Sejumlah laporan menyebutkan anggota keluarga berdebat mengenai apakah mereka mesti memindahkan makam ketiga anak Mandela ke kampung masa kecil Mandela yang akan menjadi tempat pemakamannya.
Mandla Mandela, cucu Mandela, tak menyetujuinya, kemudian marah dan meninggalkan pertemuan.
Uskup Cape Town Thabo Makgoba menjenguk ke Rumah Sakit Jantung Mediclinic Selasa larut malam demi memanjatkan doa bersama sang istri Graca Machel di masa sulit yang penuh penantian itu.
Doa sang uskup beriringan dengan perasaan umum warga Afrika Selatan mengenai kondisi Mandela yang tetap menjadi pusat otoritas moral bangsanya kendati telah meninggalkan publik sejak satu dekade lalu.
"Berkati dia, kami doakan malam yang sunyi dan akhir damai nan sempurna," doa sang uskup
Di muka rumah sakit itu media massa, terutama televisi, yang diantaranya datang jauh di luar Afrika Selatan, menggelar tenda, menanti kabar terakhir mengenai kondisi kesehatan Mandela. Mereka ini bersaing tempat dengan para pendukung Mandela yang juga mengepung rumah sakit.
"Saya berdoa untuknya, setiap hari, setiap pagi agar dia jangan dulu meninggal," kata Folashade Olaitan. Sedangkan anak-anak sekolah menggelar poster bertuliskan "We love u Tata (father)" atau "Kami semua mencintaimu bapak."

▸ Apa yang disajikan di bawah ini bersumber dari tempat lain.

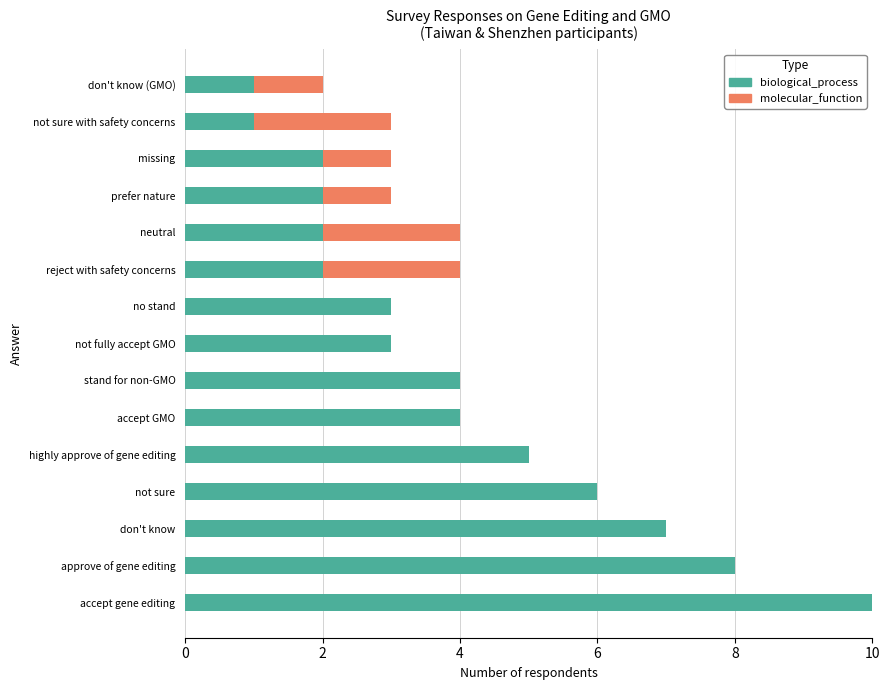

At which category is the sum across all series the highest?

accept gene editing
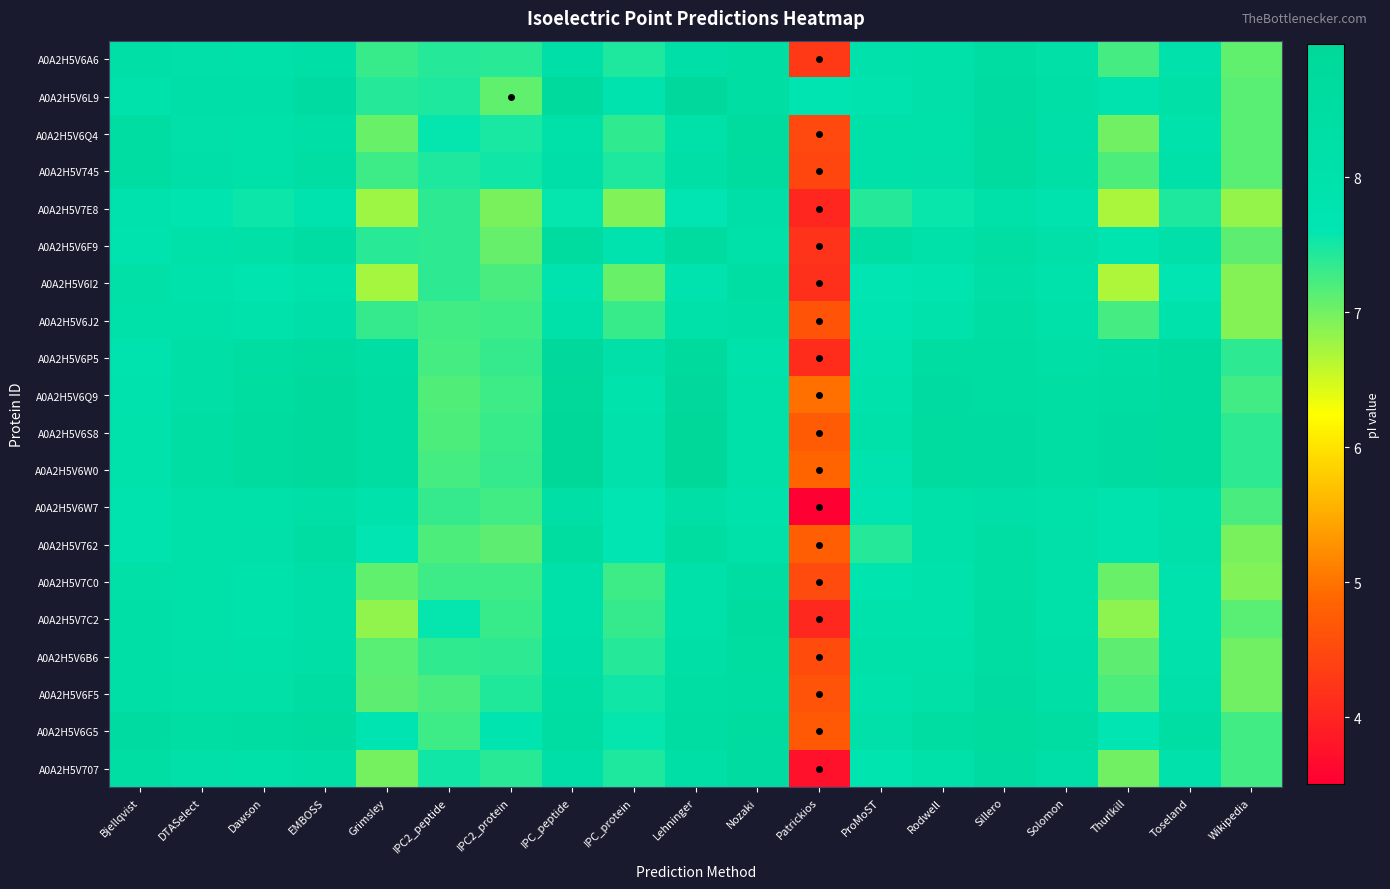

Reading right to left, list all the values displayed in this chart.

AFP melaporkan, sementara itu pesan-pesan kebaikan mengalir dari seluruh dunia.
Dalam satu pesan via Twitter, Hillary Clinton mengirimkan pesan kasih dan doa untuk orang yang disebutnya sahabat besar Amerika, Madiba, juga untuk keluarga dan bangsanya selama masa yang sulit ini.
Gedung Putih juga menyampaikan pesan namun tak menyebutkan apakah kondisi buruk kesehatan Mandela itu akan mempengaruhi jadwal kunjungan Presiden Barack Obama ke Afrika Selatan pekan ini sebagai bagian dari tur Afrika-nya.
Kondisi kesehatan Mandela yang rentan ini memicu spekulasi bahwa tur itu akan ditangguhkan, atau sama sekali diubah, jika ikon anti-apartheid itu mangkat dalam jam-jam sebelum Obama pergi atau selagi dia berada di benua itu.
Menteri Luar Negeri Afrika Selatan Maite Nkoana Mashabane mengatakan kendati Obama ingin sekali menemui Mandela, namun pertemuan itu mustahil diselenggarakan mengingat kondisi mantan pemimpin Afrika Selatan tersebut.
Mandela yang 18 Juli nanti akan merayakan hari ulang tahun ke-95 sudah empat kali dilarikan ke rumah sakit sejak Desember lalu, lebih sering karena masalah paru-paru yang sudah dideritanya sejak dia menjadi tahanan politik rezim apartheid.
Dunia menyaksikan orang yang pernah disebut teroris oleh Amerika Serikat dan Inggris tersebut kala dia mengepalkan tangannya begitu dibebaskan dari penjara dekat Cape Town pada 1990.
Mandela lalu menengahi akhir dari hampir setengah abad kekuasaan minoritas kulit putih dan memenangi pemilu yang benar-benar demokratis pertama di negerinya.
Dia meretas rekonsiliasi rasial dalam satu era kekuasaannya sebagai presiden Afrika Selatan, sebelum mengambil peran baru sebagai negarawan yang dituakan bangsanya serta memimpin kampanye AIDS.
Dia meninggalkan gelanggang kehidupan publiknya pada 2004 dan tak terlihat di depan umum pada putaran final Piala Dunia Afrika Selatan.
Kondisi kesehatannya yang terus menurun membuat para pendukung Mandela merasakan kefanaannya dengan bersiap merayakan warisannya.
"Beliau kini (hampir berusia) 95 tahun sehingga kami tak perlu merisaukannya," kata Jauffre Basube yang berusia 40 tahun "Saya kira beliau telah melakukan apa yang seharusnya beliau lakukan."